# iPad 1 not connecting to App store...



## BTackitt (Dec 15, 2008)

ok, DH has wifi only version of the iPad 1. He uses it ALL the time listening to music on iTunes, watching youtube videos, websurfing, etc. so no problem hooking to the WIFI.

BUT he cannot connect to the App store. hasn't been able to for weeks. connect to the computer, go through iTunes, still, no connection to the appstore. We called Apple, after an hour on the phone they gave DH a website to go to and have a walkthrough to fix it.,but the walkthrough was just to connect to WIFI and that's NOT the problem he is having. Has anyone else had this problem, and is there a solution?


----------



## Betsy the Quilter (Oct 27, 2008)

I don't have that problem, BT, but it seems to me CraigInTwinCities did?  I'm not sure how it resolved itself.  I have an iPad1 and have no problem connecting...

Betsy


----------



## Betsy the Quilter (Oct 27, 2008)

Poking around on the Internet...one of the things that can cause the problem is if the date/time on the device is wrong...

Betsy


----------



## BTackitt (Dec 15, 2008)

I'll go check his settings, he just went to bed, which really means he is laying there listening to music.


----------



## Betsy the Quilter (Oct 27, 2008)

Here's something I found on an Apple forum:

https://discussions.apple.com/thread/4070202?start=15&tstart=0



> I also had this problem on my iPad (but not on my iPhone). It only affected updates - new app purchases were fine. It's resolved now... the solution was to go into the Settings --> General --> Date & Time --> Set Automatically = OFF.. then manually set the date, just moving the year forward a few years. Go back to app store and it will tell you something about being unable to sychronise with server. Go back to Settings app and switch the Set Automatically (date & time) option back to ON. Go back to app store, and hey presto, your app updates should (hopefully) appear now.

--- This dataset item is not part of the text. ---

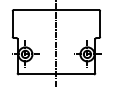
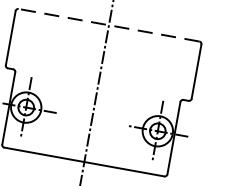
line: (56, 10) -> (108, 26), solid -> dashed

Several people said it worked for them.

Betsy


----------



## hsuthard (Jan 6, 2010)

I've had problems with updates before, but not connecting to the store entirely. What exactly happens when you open the App Store? Does it just do nothing and stay on the home screen, or does it give an error message?


----------



## BTackitt (Dec 15, 2008)

It was giving an error message stating that it could not connect to the app store, however, thanks to Betsy, I looked at his settings last night, and while they were absolutely correct, I turned automatic date/time on, and although it suddenly said we lived in London (not Texas) and the time was WAAAAAAAAAAAAY off, it suddenly worked just fine.. it was busy doing 53 app updates last night after that, so no chance yet to see if anything other than updates worked. But thanks for at least that much Betsy!

And he left for work before I could check it this morning, so it will have to wait til this evening.


----------



## Betsy the Quilter (Oct 27, 2008)

BTackitt said:


> It was giving an error message stating that it could not connect to the app store, however, thanks to Betsy, I looked at his settings last night, and while they were absolutely correct, I turned automatic date/time on, and although it suddenly said we lived in London (not Texas) and the time was WAAAAAAAAAAAAY off, it suddenly worked just fine.. it was busy doing 53 app updates last night after that, so no chance yet to see if anything other than updates worked. But thanks for at least that much Betsy!
> 
> And he left for work before I could check it this morning, so it will have to wait til this evening.


Yay, glad there was progress, BT!!! Keep us posted...

Betsy


----------



## BTackitt (Dec 15, 2008)

OK.. It's still saying we live in London and that it is 6 hours later than it really is, but appstore working just fine. I downloaded the Amazon Music cloud streamer for him tonight without issue.


----------